Apple Replaces the iPod Mini With the iPod Nano
Apple made the iPod smaller today, and the change is big enough to retire one of its most recognizable models.
Apple made the iPod smaller today, and the change is big enough to retire one of its most recognizable models.
The company introduced the iPod nano in San Francisco, replacing the iPod mini with a flash-based music player that Apple says holds up to 1,000 songs while coming in thinner than a standard No. 2 pencil. The new player is available immediately in white or black, with a 4GB model priced at $249 and a 2GB model priced at $199.
For students who already recognize white earbuds as part of the school-year uniform, the nano looks designed to disappear into daily life.
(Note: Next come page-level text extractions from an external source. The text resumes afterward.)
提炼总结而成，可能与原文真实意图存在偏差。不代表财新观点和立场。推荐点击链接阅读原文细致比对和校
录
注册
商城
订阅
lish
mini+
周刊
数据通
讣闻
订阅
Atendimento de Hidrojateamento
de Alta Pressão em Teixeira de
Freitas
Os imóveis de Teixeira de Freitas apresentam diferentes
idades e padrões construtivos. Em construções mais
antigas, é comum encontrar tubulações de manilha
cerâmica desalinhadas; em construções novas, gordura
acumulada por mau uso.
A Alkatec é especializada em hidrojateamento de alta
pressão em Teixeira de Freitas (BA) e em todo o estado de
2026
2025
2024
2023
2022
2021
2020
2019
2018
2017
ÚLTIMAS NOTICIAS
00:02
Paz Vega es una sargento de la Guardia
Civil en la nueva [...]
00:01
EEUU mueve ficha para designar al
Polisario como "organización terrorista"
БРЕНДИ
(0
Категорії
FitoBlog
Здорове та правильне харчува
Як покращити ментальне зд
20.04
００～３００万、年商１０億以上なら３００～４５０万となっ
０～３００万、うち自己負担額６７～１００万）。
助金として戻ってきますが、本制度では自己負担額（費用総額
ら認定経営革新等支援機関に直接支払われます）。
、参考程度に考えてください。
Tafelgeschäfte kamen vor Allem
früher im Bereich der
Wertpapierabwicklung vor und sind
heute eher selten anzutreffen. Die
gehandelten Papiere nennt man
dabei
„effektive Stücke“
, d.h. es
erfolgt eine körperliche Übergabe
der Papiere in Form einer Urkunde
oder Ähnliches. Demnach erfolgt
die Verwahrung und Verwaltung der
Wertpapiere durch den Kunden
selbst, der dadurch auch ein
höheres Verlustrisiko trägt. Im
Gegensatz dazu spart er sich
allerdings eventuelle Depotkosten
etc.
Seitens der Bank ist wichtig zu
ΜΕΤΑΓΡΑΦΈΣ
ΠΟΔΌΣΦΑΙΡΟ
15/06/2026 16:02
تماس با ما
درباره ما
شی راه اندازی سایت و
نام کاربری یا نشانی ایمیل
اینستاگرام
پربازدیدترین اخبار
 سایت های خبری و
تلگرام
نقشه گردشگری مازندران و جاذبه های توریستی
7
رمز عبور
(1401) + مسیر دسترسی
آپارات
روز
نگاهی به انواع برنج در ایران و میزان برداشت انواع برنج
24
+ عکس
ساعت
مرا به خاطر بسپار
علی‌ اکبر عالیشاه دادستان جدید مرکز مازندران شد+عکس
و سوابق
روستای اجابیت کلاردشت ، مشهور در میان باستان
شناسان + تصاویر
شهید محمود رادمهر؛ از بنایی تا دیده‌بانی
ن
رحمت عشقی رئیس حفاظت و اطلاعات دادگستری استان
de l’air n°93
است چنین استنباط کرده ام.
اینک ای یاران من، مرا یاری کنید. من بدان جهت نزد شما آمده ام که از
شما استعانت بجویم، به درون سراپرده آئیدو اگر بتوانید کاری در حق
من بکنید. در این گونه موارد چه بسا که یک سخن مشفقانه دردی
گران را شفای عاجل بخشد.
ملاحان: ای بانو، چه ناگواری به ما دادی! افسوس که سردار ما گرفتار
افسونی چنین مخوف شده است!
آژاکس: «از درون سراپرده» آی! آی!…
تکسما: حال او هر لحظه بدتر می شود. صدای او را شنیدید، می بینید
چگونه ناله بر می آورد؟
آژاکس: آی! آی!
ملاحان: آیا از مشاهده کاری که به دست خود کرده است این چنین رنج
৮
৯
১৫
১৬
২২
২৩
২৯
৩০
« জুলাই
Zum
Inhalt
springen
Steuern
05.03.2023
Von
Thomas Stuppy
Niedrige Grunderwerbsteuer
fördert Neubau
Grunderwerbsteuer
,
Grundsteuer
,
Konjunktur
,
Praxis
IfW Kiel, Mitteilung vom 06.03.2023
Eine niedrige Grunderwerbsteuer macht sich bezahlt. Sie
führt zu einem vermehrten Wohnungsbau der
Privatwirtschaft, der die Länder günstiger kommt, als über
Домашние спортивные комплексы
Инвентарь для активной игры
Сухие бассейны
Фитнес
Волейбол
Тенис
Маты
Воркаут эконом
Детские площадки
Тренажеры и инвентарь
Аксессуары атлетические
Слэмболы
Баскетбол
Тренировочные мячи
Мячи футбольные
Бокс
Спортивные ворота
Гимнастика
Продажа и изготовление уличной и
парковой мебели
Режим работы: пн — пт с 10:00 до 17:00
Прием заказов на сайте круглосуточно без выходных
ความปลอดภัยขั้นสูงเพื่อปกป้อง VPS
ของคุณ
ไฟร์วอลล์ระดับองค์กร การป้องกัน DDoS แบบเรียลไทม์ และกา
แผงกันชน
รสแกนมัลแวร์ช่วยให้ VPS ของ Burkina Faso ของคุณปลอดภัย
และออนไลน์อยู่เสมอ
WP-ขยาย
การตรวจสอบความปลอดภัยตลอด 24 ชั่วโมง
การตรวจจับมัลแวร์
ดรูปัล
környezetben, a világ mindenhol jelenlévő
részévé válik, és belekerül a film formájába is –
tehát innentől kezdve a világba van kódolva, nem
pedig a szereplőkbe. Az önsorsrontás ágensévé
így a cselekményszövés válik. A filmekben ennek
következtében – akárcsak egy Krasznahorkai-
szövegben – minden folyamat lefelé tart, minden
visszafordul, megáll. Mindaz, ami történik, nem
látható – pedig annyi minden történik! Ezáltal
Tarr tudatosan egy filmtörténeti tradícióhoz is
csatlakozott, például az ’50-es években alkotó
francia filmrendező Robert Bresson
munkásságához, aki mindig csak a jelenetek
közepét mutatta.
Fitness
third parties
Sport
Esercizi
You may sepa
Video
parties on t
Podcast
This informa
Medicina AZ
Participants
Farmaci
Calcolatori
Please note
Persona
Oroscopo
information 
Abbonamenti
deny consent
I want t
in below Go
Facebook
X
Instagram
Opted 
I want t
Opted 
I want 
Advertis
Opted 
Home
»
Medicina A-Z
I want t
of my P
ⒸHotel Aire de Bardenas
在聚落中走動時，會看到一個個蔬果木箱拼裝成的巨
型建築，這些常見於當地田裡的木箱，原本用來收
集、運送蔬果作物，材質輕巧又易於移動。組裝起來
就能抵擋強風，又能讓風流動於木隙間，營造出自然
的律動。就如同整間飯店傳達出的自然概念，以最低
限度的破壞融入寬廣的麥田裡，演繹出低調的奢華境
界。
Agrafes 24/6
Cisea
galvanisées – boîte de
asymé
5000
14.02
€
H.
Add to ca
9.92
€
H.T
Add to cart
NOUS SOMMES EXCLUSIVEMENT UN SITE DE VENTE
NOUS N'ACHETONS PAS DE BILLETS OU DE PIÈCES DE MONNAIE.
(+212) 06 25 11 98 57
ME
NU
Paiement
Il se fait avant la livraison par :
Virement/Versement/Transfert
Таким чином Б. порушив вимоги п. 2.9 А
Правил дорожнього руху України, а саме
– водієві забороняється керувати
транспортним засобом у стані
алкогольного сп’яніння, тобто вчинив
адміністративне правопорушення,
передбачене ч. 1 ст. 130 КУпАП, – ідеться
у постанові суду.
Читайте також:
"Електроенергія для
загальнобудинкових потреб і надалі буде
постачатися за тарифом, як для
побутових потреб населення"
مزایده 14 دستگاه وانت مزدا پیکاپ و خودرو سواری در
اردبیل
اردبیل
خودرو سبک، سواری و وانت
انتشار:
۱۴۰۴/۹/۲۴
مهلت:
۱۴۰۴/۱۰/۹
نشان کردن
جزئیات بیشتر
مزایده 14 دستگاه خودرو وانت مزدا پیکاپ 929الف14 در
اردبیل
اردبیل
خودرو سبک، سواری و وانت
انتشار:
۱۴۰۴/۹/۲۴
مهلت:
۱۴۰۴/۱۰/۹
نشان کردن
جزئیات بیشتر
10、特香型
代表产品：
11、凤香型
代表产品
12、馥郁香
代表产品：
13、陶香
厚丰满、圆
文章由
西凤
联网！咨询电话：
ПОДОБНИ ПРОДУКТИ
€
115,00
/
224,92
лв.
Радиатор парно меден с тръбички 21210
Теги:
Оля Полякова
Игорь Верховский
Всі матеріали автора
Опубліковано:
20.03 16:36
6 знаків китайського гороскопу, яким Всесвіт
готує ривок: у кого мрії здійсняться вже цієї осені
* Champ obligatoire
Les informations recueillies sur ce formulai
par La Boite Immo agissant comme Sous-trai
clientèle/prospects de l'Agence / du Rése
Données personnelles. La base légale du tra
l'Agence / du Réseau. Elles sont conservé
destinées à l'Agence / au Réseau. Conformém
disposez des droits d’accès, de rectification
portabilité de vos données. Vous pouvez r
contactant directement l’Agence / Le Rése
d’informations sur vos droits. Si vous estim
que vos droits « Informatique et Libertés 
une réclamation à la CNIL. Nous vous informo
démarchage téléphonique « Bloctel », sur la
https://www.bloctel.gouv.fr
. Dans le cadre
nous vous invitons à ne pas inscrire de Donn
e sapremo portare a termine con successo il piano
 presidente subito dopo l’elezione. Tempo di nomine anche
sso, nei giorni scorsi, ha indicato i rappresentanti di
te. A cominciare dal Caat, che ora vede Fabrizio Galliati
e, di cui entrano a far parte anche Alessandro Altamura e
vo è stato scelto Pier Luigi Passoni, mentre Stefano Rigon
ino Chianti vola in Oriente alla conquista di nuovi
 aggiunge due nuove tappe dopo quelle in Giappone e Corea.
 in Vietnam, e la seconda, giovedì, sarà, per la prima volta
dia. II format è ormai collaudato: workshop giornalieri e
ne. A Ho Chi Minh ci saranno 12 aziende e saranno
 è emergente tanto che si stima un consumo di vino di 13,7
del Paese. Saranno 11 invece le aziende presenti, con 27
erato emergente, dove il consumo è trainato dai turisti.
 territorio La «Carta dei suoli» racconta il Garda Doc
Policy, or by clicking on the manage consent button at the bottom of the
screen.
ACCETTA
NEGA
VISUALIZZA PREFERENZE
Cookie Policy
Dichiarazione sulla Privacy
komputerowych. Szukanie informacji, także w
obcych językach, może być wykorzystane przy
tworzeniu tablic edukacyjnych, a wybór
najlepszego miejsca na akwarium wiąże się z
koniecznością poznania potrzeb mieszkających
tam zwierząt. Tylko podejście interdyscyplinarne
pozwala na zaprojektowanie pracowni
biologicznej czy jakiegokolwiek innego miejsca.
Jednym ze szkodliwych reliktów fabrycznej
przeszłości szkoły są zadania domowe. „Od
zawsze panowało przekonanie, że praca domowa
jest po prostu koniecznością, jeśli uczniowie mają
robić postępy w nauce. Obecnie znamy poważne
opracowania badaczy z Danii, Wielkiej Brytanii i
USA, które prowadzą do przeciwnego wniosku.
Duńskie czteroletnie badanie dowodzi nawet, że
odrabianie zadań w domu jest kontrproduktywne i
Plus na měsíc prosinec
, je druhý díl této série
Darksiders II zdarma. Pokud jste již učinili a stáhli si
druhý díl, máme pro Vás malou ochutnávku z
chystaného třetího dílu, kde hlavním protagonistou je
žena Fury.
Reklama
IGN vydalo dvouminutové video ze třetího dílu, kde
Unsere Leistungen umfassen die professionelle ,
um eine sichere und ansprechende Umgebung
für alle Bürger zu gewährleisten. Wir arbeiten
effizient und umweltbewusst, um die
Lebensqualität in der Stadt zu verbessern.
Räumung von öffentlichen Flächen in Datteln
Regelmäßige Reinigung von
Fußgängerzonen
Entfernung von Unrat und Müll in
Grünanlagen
Apple says the device weighs 1.5 ounces, uses the familiar Click Wheel, includes a color screen, and can also hold photos. That means the new iPod is not just smaller; it keeps the core features that made the larger models easy to use between classes, in cars and on weekend trips.
Steve Jobs framed the announcement as more than a product refresh. Apple’s release quotes him calling the nano the biggest revolution since the original iPod, a line that makes clear how much the company wants the smaller model to reset expectations for portable music players. The mini helped make the iPod colorful and approachable. The nano makes the same category feel thinner, lighter and more pocketable.
The school impact is easy to imagine. A device that fits into the smallest pocket changes how often it can be carried. Students can bring hundreds of songs to the bus, the gym, the cafeteria or a friend’s house without lugging around a CD wallet. The 1,000-song number matters because it makes the player feel less like a gadget for a few albums and more like a personal soundtrack.
Apple is also selling accessories built around the device’s size and style, including lanyard headphones, armbands and colored tubes. That turns the nano into something visible, not hidden: a small music player that can hang around the neck or show up in a color case.
For the class of 2007, the iPod era was already underway. Today’s nano makes it easier to carry that era everywhere.